И граждане кричали Черчиллю (он описывает это в мемуарах): «Отомстите им (немцам. — М. К.)! Разбомбите их дома тоже! Заставьте их пережить то же самое!» И Черчилль обещал — и сделал. По бесчеловечной жестокости английские бомбардировки превосходят немецкие многократно: убивали гражданское население тысячами и равняли с землей города. Можно даже предположить, что не народ мстил народу, но капиталист сводил счеты с капиталистом-конкурентом, иначе как понять такую жестокость? Можно сказать даже еще точнее: мироуправляющая демократия — в лице менеджмента — пресекла все попытки саботажа производства, сделала их отныне невозможными.

Когда домохозяйки взывали к Черчиллю — отомсти! — они, разумеется, не вспоминали о годах, когда доллар стоил четыре миллиарда немецких марок, а Британия с холодным расчетом вводила 26-процентную пошлину на немецкие товары. И не вспомнили о репарациях, поставивших соседок — немецких домохозяек — на грань голода. И не думали о золотом запасе Германии, изъятом у Германии в то время, когда стране было нечего есть. И не думали о том, что дома в Ковентри были разрушены только после того, как пришли в упадок немецкие дома, немецкая жизнь. И случилось это не по воле стихии, а по расчету мужей тех британских домохозяек, которые кричали Черчиллю: отомсти!

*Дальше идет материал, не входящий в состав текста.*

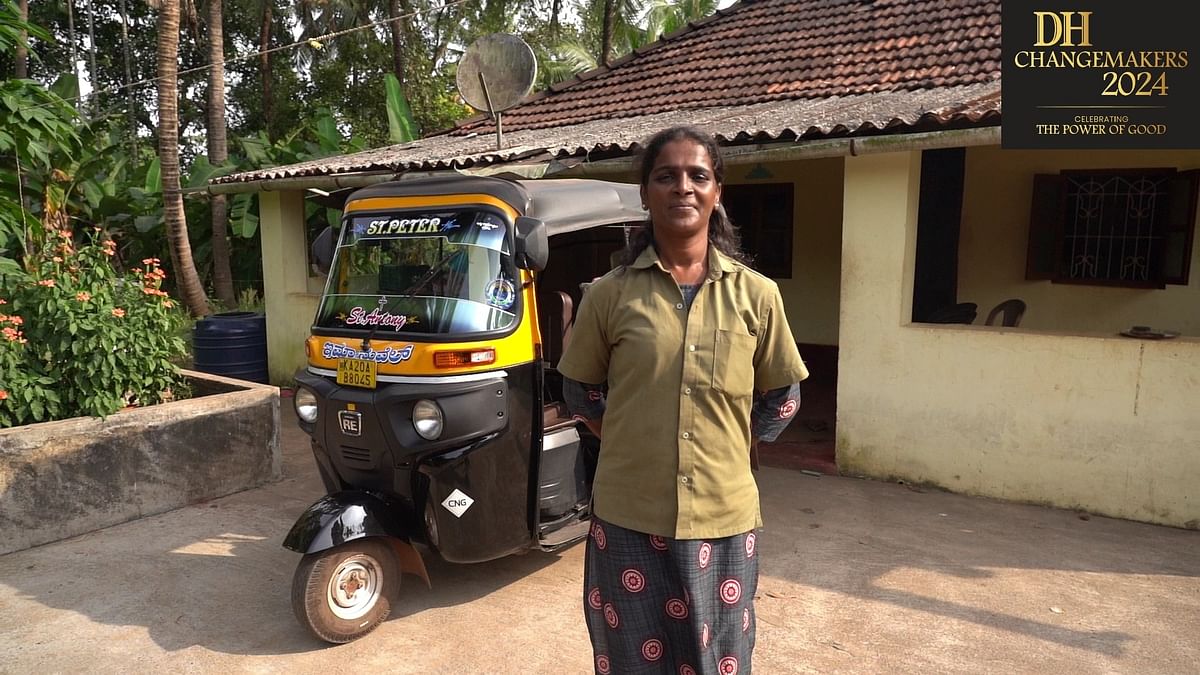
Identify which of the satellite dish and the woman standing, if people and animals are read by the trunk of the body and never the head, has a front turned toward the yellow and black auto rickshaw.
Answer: the satellite dish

Черчилль сдержал слово — правда, еще до начала Второй мировой он практически довел немецкие города до разрухи, так что можно сказать, что он сдержал свое слово неоднократно.

Вероятно, это особенность морали демократа-императора. Впрочем, возможна ли мораль в демократическом обществе? Нужна ли она?

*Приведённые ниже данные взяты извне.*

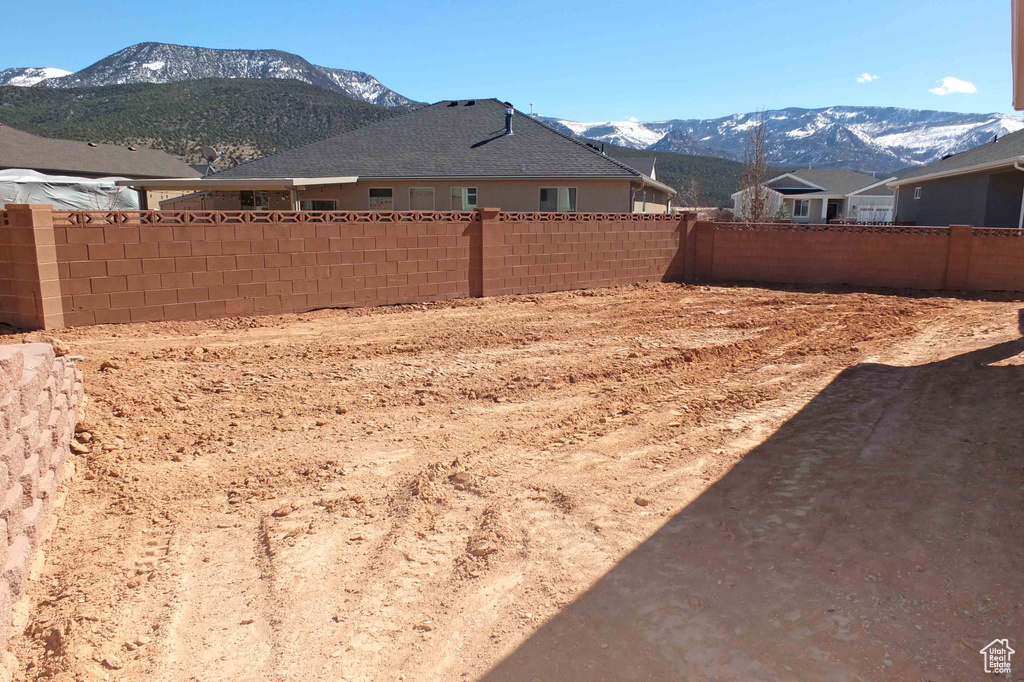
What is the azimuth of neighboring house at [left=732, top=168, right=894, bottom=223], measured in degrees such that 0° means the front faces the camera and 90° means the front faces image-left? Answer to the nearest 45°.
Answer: approximately 0°

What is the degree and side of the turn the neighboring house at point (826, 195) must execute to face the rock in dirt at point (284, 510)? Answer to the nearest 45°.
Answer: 0° — it already faces it

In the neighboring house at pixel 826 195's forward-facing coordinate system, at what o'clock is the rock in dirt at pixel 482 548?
The rock in dirt is roughly at 12 o'clock from the neighboring house.

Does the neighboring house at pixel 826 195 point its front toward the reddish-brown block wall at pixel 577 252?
yes

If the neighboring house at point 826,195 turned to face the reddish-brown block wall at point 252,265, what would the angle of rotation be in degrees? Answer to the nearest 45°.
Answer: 0° — it already faces it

12. Справедливость демократии


Претензии убежденных демократов к казарменному государству Платона, как правило, формируются из противопоставления понятий «справедливость» и «мораль». Справедливые конструкции не часто бывают моральны, и вообще, воздаяние по заслугам мало имеет общего с нравственным законом. Когда Платон вменяет гражданам жесткие общественные обязанности, исходя из понятия «справедливость», он игнорирует личные права каждого человека, преступает через его интимный мир, и тем самым совершает аморальный поступок. И любой враг «открытого общества» является врагом демократии именно потому, что игнорирует мораль.

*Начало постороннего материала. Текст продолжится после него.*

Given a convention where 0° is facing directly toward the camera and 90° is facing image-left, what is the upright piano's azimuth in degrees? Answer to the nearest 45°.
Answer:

Демократия ставится нами выше казармы, поскольку в основе этого строя лежит уважение к правам отдельного человека. Эти права демократия может (и должна) обсуждать открыто, и справедливое решение будет принято коллективно; исходя из морального кодекса и мнения гражданского большинства, и будет принят закон. Таким образом, демократическая республика дает повод говорить о чем-то прежде небывалом — о моральном законе общества, о нравственном кодексе государства. Такое общество мы называем гражданским обществом: ведь оно состоит из равнозначимых граждан, каждый из которых имеет право апеллировать к своей совести. Очевидно, что такое нравственное государство не сможет смириться с унижением прав отдельного человека. Мы сегодня наблюдаем, как далеко зашел этот принцип: демократия не может смириться с унижением гражданина не только у себя в государстве, но даже и в очень далеком чужом государстве. И значит, достигнута небывалая вещь: общественная справедливость определяется по отношению к морали, а не наоборот, как это предлагал Платон.

Нельзя не восхититься таким результатом.

Лишь одно-единственное соображение омрачает радость. Существует печальный закон природы: массовые чувства никогда не бывают моральными. Скажем, нельзя вообразить себе массовой любви — разве что массовую преданность. Сострадание и любовь — чувства индивидуальные, чувство любви два разных человека переживают совершенно по-разному. Но ярость, жадность, холуйский инстинкт, страх, отчаяние — такие чувства люди испытывают все вместе, гуртом, с одинаковой яркостью. И если правители взывают именно к массовому волеизъявлению (а как иначе представить себе голосование, форум, собрание, печать, общественное мнение) — то с большой долей вероятности можно предположить, что воля будет дурной.